_INPUT:_

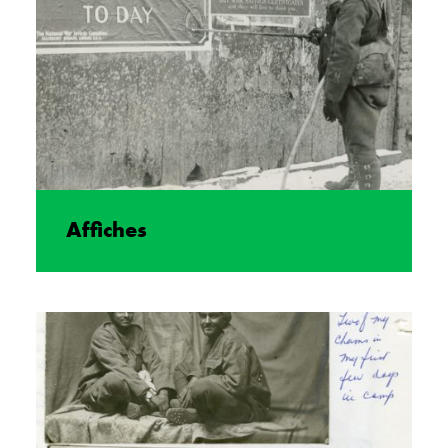
Affiches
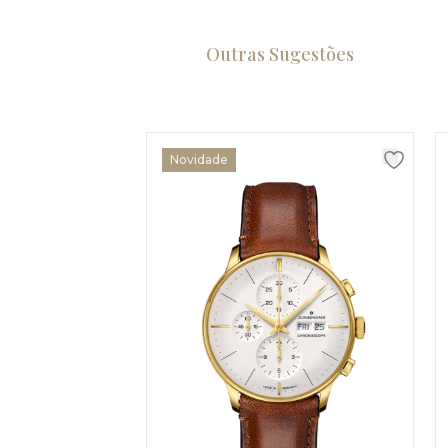
Outras Sugestões
Novidade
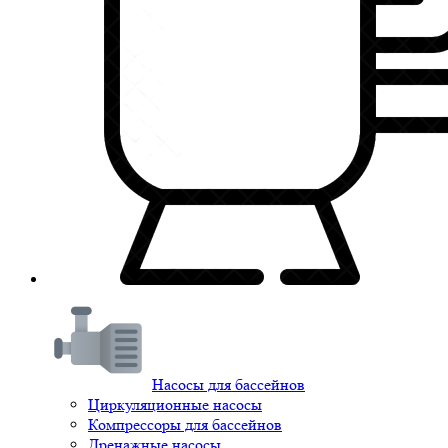
Насосы для бассейнов
Циркуляционные насосы
Компрессоры для бассейнов
Дренажные насосы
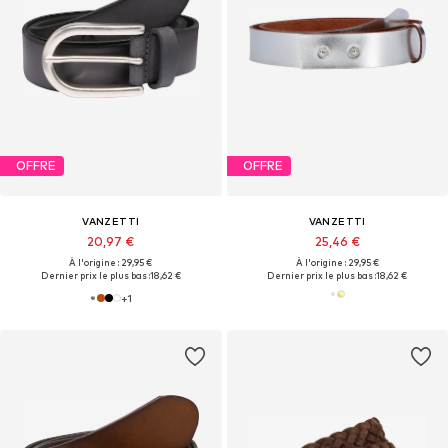
OFFRE
OFFRE
VANZETTI
VANZETTI
20,97 €
25,46 €
À l'origine : 29,95 €
À l'origine : 29,95 €
Dernier prix le plus bas :
18,62 €
Dernier prix le plus bas :
18,62 €
+
1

_INSTRUCTIONS TO FOLLOW:_
Rewrite these lines with "OFFRE" swapped for "PROMO", keeping everything else unchanged, and omit the pictures from your answer.

_RESPONSE AREA:_
Affiches
Outras Sugestões
Novidade
Насосы для бассейнов
Циркуляционные насосы
Компрессоры для бассейнов
Дренажные насосы
PROMO
PROMO
VANZETTI
VANZETTI
20,97 €
25,46 €
À l'origine : 29,95 €
À l'origine : 29,95 €
Dernier prix le plus bas :
18,62 €
Dernier prix le plus bas :
18,62 €
+
1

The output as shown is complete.